Alan Mackay-Sim, deputy director of the Institute for Cell and Molecular Therapies at Griffith University in Brisbane, Australia, studies adult stem cells from the odor-sensing region of the human nose, and he suspected the stem cells would be able to produce neurons through a relatively straightforward regeneration mechanism.
What startled him was the discovery of a smattering of liver and heart muscle cells. He realized he had reproduced some aspects of an earlier paper that focused on stem cells from mouse brains.
“Effectively what we’re saying is we’ve repeated it,” said Mackay-Sim, who published his findings last month in the journal Developmental Dynamics. “It’s really exciting to see that.”
A group of researchers in Boston has made significant progress in corroborating some of the results of Verfaillie’s 2002 article.
Dr. Douglas Losordo, chief of cardiovascular research at St. Elizabeth’s Medical Center, the Tufts teaching hospital, and his team started with samples of bone marrow and eliminated any cell that already had started to make proteins, indicating that it had set off on a preordained destiny. The remaining cells were isolated in laboratory dishes, where most of them died.
Those that survived were grown in culture. Losordo hoped they would multiply without differentiating into specific kinds of tissue, he said.
Altogether, they isolated nine lines of adult stem cells capable of producing a wide range of tissues. Other labs are working to reproduce the study, which was published in February in the Journal of Clinical Investigation.

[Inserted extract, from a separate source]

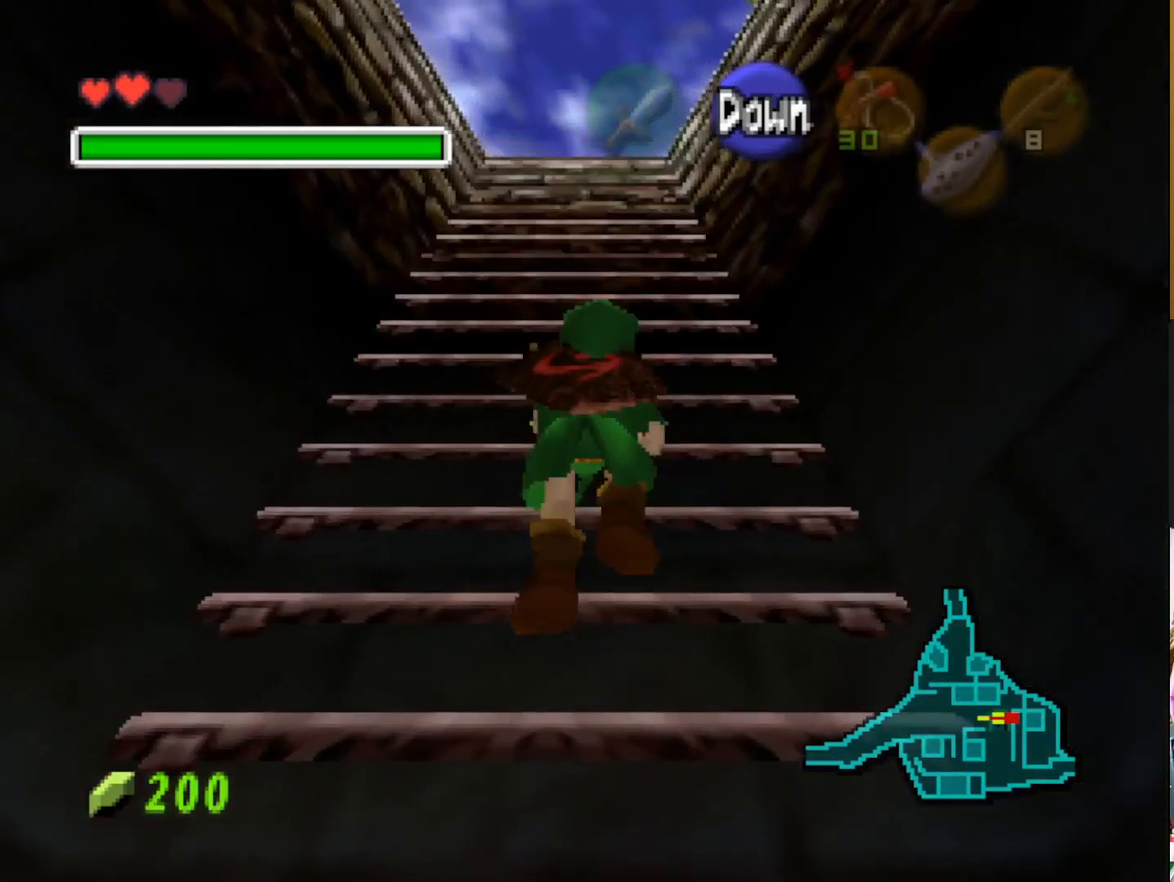
{"buttons": [], "left_stick": "up", "right_stick": "center", "events": []}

“Our interest in this is therapeutic, so if we’re the only lab that can do it, it’s useless,” Losordo said. “We want to see it turn into a process that can be replicated on a large scale.”
Scientists don’t fully understand the chemical reactions behind their observations. One theory is that the cells may have forgotten what they were programmed to make and regressed to an earlier developmental state, when their options were more plentiful.
But after eliminating all known cell types, Losordo thinks he may have stumbled upon a different kind of adult stem cell that behaves like an embryonic stem cell. The cells may in fact be remnants of early development that were never channeled to a particular destiny.
“The idea that you have stem cells residing in most organs as a leftover from embryogenesis opens up a whole new vista,” said Joel Glover, a physiology professor at the University of Oslo in Norway who turned stem cells from human blood into neurons by injecting them into chicken embryos. “People weren’t thinking in those lines before.”
Skeptics are withholding judgment. Some acknowledge they haven’t had time to read the latest papers offering evidence of adult stem cell plasticity.
“I’m turning a blind eye to all of it,” said Goldstein, of UC San Diego. “I figure if something really good happens, I’ll hear about it and go read about it.”